[SELECTED TEXT Boundary: Start]

139 P.2d 822 | Kan. | 1943
This was an action for damages for personal injuries. The trial court sustained a demurrer to plaintiff’s petition and he has appealed.
The pertinent allegations of the petition are as follows: Plaintiff was employed by Sturgis and others, retail coal dealers in Kansas City, as a laborer, unloading cars of coal. On October 4, 1941, he and a fellow employee had completed unloading a car of coal when the end of the car fell inward onto the floor, striking and crushing his left foot. It was alleged the car belonged to the Pennsylvania Railroad Company; that it was furnished by the Midland Valley Railroad Company to the Interstate Fuel Company and by that company loaded with coal at Excelsior, Ark., and shipped to plaintiff’s employer; that the Midland Valley Railroad Company transported the car to Muskogee, Okla., and delivered it to the Kansas, Oklahoma & Gulf Railway Company, which transported it to Baxter Springs, Kan., and delivered it to the Kansas City Southern Railway Company, which transported it to Kansas City and delivered it to the trustees of the Chicago, Rock Island & Pacific Railway Company (hereinafter called the Rock Island), which received the car and transported the same to a switch track adjoining the place of business of plaintiff’s employer on the north and extending east and west for the purpose of being unloaded. Plaintiff’s employer and each of the railroad companies were made parties defendant. The demurrer here involved was filed by the Rock Island, the delivering carrier.

[SELECTED TEXT Boundary: End]
[DATASET SECTION Boundary: Start]

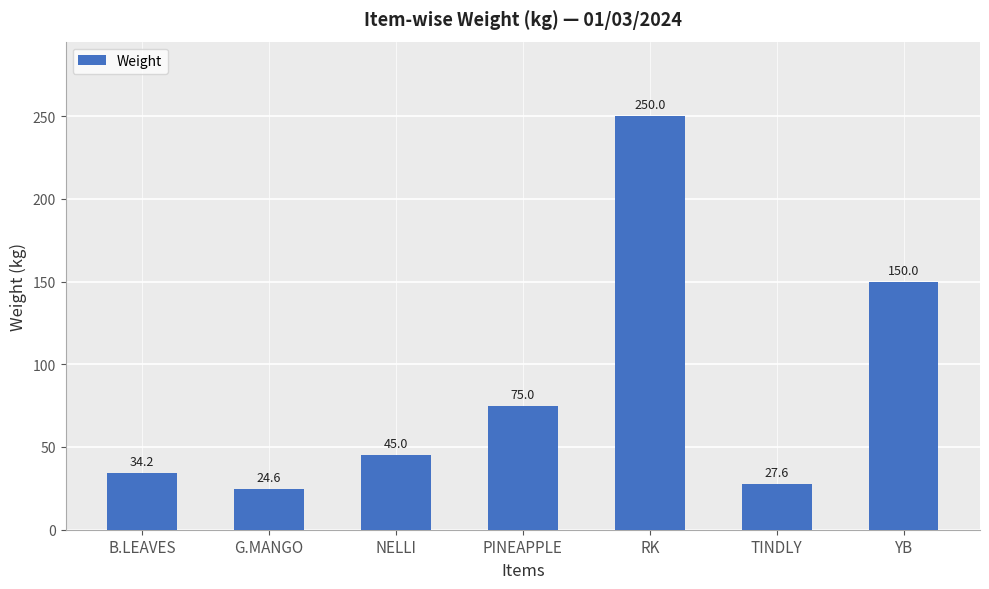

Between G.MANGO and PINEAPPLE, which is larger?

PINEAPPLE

[DATASET SECTION Boundary: End]

### TASK DESCRIPTION
List every railroad company named in the 1943 Kansas court opinion above.

### TASK ANSWER
- Pennsylvania Railroad Company
- Midland Valley Railroad Company
- Kansas, Oklahoma & Gulf Railway Company
- Kansas City Southern Railway Company
- Chicago, Rock Island & Pacific Railway Company